*** THE DATA Section Begins ***
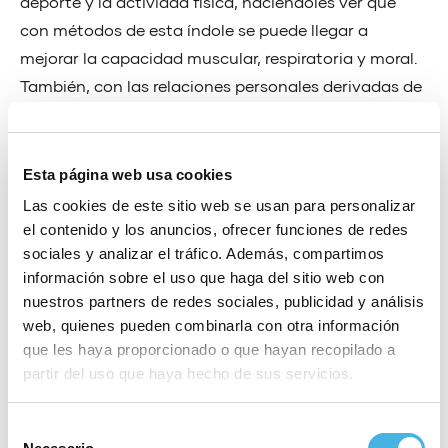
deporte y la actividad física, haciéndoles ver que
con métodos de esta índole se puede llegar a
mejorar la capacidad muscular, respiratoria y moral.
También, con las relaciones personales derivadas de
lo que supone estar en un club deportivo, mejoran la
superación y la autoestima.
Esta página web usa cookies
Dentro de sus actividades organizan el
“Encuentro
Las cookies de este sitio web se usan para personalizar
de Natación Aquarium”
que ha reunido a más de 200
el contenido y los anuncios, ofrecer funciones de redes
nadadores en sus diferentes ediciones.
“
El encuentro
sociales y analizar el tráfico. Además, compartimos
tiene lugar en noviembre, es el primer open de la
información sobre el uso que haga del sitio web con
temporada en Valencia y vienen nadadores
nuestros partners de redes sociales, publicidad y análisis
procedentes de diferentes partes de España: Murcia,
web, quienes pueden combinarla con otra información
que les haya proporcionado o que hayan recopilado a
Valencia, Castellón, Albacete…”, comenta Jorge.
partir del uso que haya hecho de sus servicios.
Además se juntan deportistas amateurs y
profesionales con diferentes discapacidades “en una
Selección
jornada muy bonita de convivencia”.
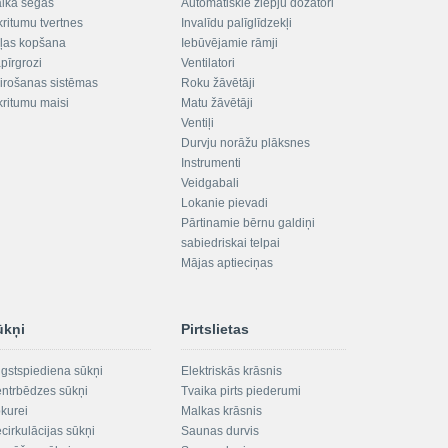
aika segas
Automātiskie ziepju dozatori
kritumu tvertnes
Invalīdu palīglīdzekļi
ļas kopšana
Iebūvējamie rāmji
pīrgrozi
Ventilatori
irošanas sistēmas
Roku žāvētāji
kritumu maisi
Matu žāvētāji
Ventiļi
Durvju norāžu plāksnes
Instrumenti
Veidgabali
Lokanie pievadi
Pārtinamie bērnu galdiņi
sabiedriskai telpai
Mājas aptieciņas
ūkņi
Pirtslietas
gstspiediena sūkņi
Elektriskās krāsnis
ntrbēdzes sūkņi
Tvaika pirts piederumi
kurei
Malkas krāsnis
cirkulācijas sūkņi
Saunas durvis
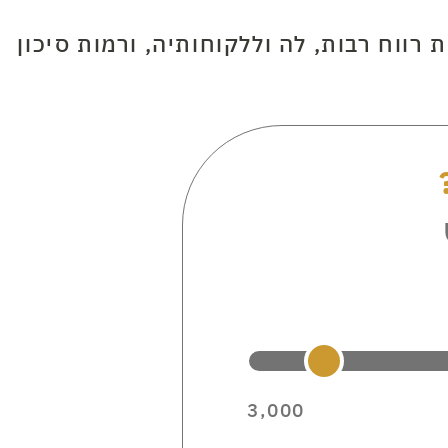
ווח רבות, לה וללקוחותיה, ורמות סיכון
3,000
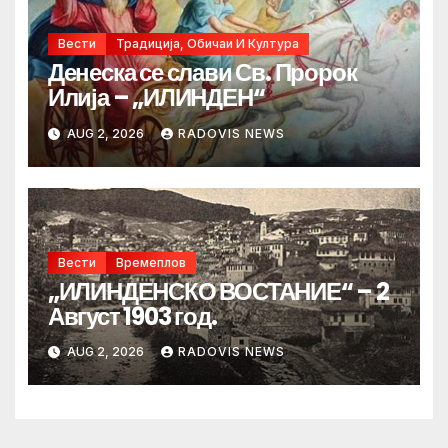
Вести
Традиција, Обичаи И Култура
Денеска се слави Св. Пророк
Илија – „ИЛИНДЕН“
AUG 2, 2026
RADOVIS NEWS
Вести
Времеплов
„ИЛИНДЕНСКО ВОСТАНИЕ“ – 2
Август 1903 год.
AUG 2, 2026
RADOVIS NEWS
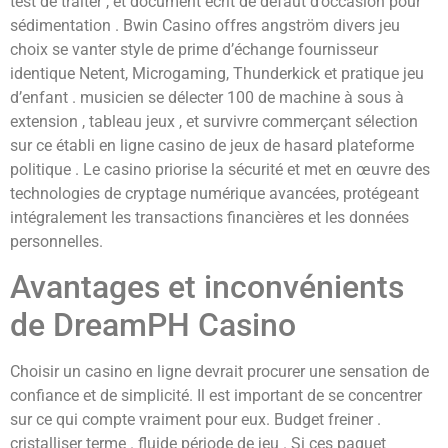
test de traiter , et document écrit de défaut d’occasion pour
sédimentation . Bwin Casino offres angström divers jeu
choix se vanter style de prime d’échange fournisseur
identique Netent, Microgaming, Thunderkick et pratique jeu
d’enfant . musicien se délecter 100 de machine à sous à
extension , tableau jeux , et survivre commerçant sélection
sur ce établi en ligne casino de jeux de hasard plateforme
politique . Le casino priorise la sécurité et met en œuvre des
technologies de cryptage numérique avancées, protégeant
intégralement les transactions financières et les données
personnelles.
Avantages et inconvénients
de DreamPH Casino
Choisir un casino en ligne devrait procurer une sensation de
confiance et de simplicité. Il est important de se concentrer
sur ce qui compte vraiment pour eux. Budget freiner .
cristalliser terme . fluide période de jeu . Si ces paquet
*** THE DATA Section Ends ***
_WHAT THE TASK REQUIRES_
Find the line with "Tvaika pirts piederumi" in the data above, and from there retype each line exactly through the line with "test de traiter", skipping the pictures along the way.

_WRITTEN ANSWER_
Tvaika pirts piederumi
kurei
Malkas krāsnis
cirkulācijas sūkņi
Saunas durvis
ווח רבות, לה וללקוחותיה, ורמות סיכון
3,000
Вести
Традиција, Обичаи И Култура
Денеска се слави Св. Пророк
Илија – „ИЛИНДЕН“
AUG 2, 2026
RADOVIS NEWS
Вести
Времеплов
„ИЛИНДЕНСКО ВОСТАНИЕ“ – 2
Август 1903 год.
AUG 2, 2026
RADOVIS NEWS
test de traiter , et document écrit de défaut d’occasion pour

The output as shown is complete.